Leader of the Progressive Canadian Party
- In office November 30, 2016 – November 30, 2019
- Preceded by: Sinclair Stevens
- Succeeded by: Position abolished

Member of the Canadian Parliament for Niagara Falls
- In office October 30, 1972 – July 8, 1974
- Preceded by: Joe Greene
- Succeeded by: Roger Young

Personal details
- Born: Joseph Fred Hueglin February 7, 1937 Stratford, Ontario, Canada
- Died: July 5, 2022 (aged 85) Burlington, Ontario, Canada
- Party: Progressive Canadian (2003–2019)
- Other political affiliations: Progressive Conservative (1972–2003)
- Profession: Teacher

= Joe Hueglin =

Canadian politician (1937–2022)

Joseph Fred Hueglin (February 7, 1937 – July 5, 2022) was a Canadian politician who was a member of Parliament and a founder of the Progressive Canadian Party.
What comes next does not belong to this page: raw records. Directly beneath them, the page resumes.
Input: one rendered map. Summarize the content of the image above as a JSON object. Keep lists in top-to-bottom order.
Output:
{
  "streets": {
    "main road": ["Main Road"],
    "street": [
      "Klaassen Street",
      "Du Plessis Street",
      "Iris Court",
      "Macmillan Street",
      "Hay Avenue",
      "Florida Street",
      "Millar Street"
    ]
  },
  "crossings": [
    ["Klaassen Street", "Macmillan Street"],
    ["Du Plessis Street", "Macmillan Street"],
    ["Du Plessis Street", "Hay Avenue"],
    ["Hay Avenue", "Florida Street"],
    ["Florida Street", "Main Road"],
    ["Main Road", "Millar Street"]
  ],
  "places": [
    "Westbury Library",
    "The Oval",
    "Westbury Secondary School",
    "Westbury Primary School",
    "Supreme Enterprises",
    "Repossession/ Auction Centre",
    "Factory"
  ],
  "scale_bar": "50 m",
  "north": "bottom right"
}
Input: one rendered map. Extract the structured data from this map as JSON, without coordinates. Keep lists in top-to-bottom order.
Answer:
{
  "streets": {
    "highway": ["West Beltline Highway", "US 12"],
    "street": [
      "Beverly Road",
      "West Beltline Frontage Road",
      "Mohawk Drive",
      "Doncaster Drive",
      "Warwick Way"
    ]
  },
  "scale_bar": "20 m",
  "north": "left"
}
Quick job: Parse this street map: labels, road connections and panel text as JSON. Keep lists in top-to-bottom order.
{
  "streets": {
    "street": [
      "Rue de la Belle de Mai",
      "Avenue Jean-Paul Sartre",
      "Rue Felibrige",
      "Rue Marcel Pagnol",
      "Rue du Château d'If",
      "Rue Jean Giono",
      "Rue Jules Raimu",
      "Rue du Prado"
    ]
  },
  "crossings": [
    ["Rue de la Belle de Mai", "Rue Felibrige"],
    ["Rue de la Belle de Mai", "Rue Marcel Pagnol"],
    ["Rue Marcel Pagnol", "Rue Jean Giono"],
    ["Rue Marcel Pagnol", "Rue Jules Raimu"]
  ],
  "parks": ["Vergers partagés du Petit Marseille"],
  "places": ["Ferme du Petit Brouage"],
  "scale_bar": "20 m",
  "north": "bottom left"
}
Born in Stratford, Ontario, Hueglin was elected to Parliament in 1972 in the riding of Niagara Falls as a member of the Progressive Conservative Party of Canada (PC). In 1974 Hueglin was defeated by the Liberal candidate.

Within the Progressive Conservative Party, Hueglin was, along with David Orchard, among the most vocal opponents of the 2003 merger of Canada's two prominent right-wing parties, the Progressive Conservatives and the Canadian Alliance, into the Conservative Party of Canada. He expressed discomfort over the way the merger took place - which involved PC leader Peter MacKay breaking an anti-merger promise he had made while campaigning to be the party leader. Hueglin also expressed discomfort over the "neoconservative" aspects of Alliance policy, which he feared might dominate the policies of the new party.

In 2004, Hueglin became a lead organizer for the Progressive Canadian Party, which he described as a centrist party.